TABLE-US-00008 TABLE 8 Study name: Method of Difference of 95% confidence 95% confidence calculating difference incidence lower limit upper limit Test Example 6: Difference 6.5% −2.7% 15.6% between treatments * (150 mg of compound represented by Formula (I) − placebo) Study MK-7264-012: Difference 74.6% 63.2% 86.0% between treatment groups (Gefapixant 50 mg − placebo) * Defined as the mean of the difference between the value when taking the compound represented by Formula (I) and the value when taking the placebo in each subject, and the 95% confidence interval, with 1 indicating the occurrence of any of the taste-related adverse events and 0 indicating that no adverse events occurred.

[0613] From the above results, it can be expected that the incidence of any of the taste-related adverse events is extremely low with 150 mg of the compound represented by Formula (I) compared to 50 mg of Gefapixant.

[0614] In addition, the taste-related adverse events observed in Test Example 6 accounted for 6.5% (2/31) of patients, which was similar to the 6.3% (4/63) for the adverse events observed during placebo administration in the study MK-7264-012.

FORMULATION EXAMPLE

[0615] The following Formulation Examples are only exemplified and not intended to limit the scope of the invention.
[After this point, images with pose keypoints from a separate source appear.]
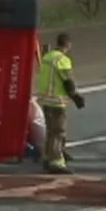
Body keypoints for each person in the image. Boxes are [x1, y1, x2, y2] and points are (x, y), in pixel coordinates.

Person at [34, 33, 86, 174]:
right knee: (58, 132)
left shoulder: (47, 57)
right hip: (57, 101)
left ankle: (47, 157)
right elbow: (68, 82)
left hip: (45, 99)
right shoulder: (63, 60)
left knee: (50, 131)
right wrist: (76, 97)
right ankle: (56, 161)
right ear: (68, 45)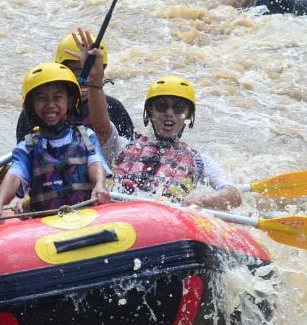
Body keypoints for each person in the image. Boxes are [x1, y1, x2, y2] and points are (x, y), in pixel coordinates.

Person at [72, 28, 242, 210]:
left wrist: (204, 200)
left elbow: (232, 194)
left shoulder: (200, 160)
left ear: (188, 116)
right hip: (119, 215)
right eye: (161, 106)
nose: (169, 113)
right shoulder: (121, 146)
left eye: (178, 108)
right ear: (150, 112)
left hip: (167, 222)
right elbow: (101, 126)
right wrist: (96, 80)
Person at [0, 62, 111, 226]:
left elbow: (95, 161)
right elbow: (15, 175)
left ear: (70, 102)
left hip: (87, 219)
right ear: (31, 106)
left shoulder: (85, 136)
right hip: (45, 229)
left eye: (57, 98)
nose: (50, 105)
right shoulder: (27, 147)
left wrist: (100, 185)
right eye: (42, 99)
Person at [14, 31, 134, 146]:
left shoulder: (113, 108)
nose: (85, 79)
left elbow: (123, 150)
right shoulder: (35, 112)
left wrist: (95, 80)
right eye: (77, 72)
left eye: (90, 71)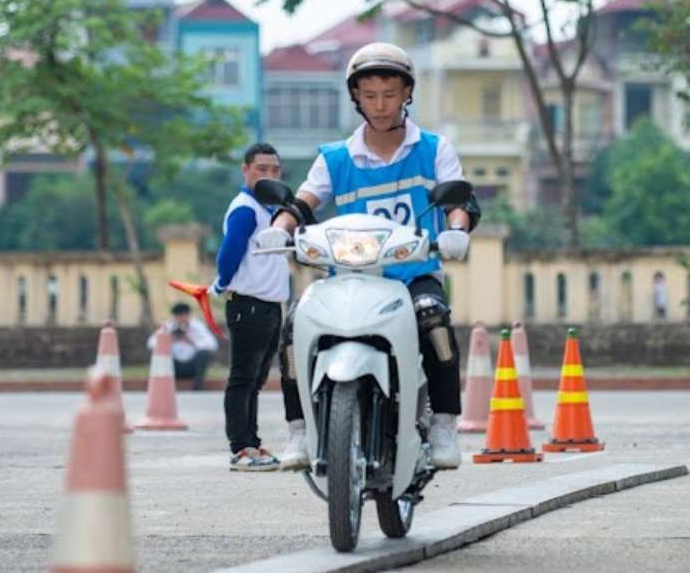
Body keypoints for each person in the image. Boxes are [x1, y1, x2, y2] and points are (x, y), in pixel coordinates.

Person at [257, 42, 480, 471]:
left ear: (407, 94)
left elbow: (460, 200)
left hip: (413, 273)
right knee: (293, 325)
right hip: (349, 277)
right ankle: (299, 430)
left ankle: (444, 425)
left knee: (433, 316)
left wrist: (455, 231)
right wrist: (278, 229)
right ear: (355, 97)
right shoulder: (335, 158)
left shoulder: (434, 148)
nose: (380, 105)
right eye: (370, 95)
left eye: (390, 94)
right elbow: (304, 202)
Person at [210, 143, 291, 471]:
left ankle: (253, 443)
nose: (269, 175)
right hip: (249, 306)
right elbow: (229, 252)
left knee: (256, 380)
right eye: (261, 169)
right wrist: (221, 282)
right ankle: (240, 448)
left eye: (274, 169)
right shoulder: (246, 208)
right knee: (242, 378)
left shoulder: (273, 211)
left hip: (270, 307)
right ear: (245, 171)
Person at [147, 302, 218, 391]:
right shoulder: (167, 327)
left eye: (184, 315)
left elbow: (212, 344)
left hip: (193, 365)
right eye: (178, 316)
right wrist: (168, 340)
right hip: (173, 366)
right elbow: (151, 343)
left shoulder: (198, 326)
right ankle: (165, 388)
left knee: (204, 354)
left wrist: (191, 341)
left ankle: (196, 387)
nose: (181, 319)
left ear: (188, 315)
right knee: (158, 354)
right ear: (174, 316)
(Formulation Example 1) Suspension

[0616] For example, water for injection was added to the active pharmaceutical ingredient, the compound represented by Formula (I), to prepare a suspension.

(Formulation Example 2) Tablets

[0617] For example, lactose and magnesium stearate were added as additives to the active pharmaceutical ingredient, the compound represented by Formula (I), to prepare tablets.

INDUSTRIAL APPLICABILITY

[0618] The method for treating chronic cough of the present invention and the pharmaceutical composition for the treatment used therefor is considered to exhibit an excellent therapeutic effect by administering a predetermined amount of the active ingredient, the compound represented by Formula (I) or a pharmaceutically acceptable salt thereof, to patients with chronic cough. In addition, having substantially no taste-related side effects from the administration of the compound represented by Formula (I) or a pharmaceutically acceptable salt thereof, the treatment method and pharmaceutical composition for the treatment of the present invention can be applied extremely safely, and are also suitable for long-term administration. Therefore, they are an excellent treatment method and pharmaceutical composition for the treatment.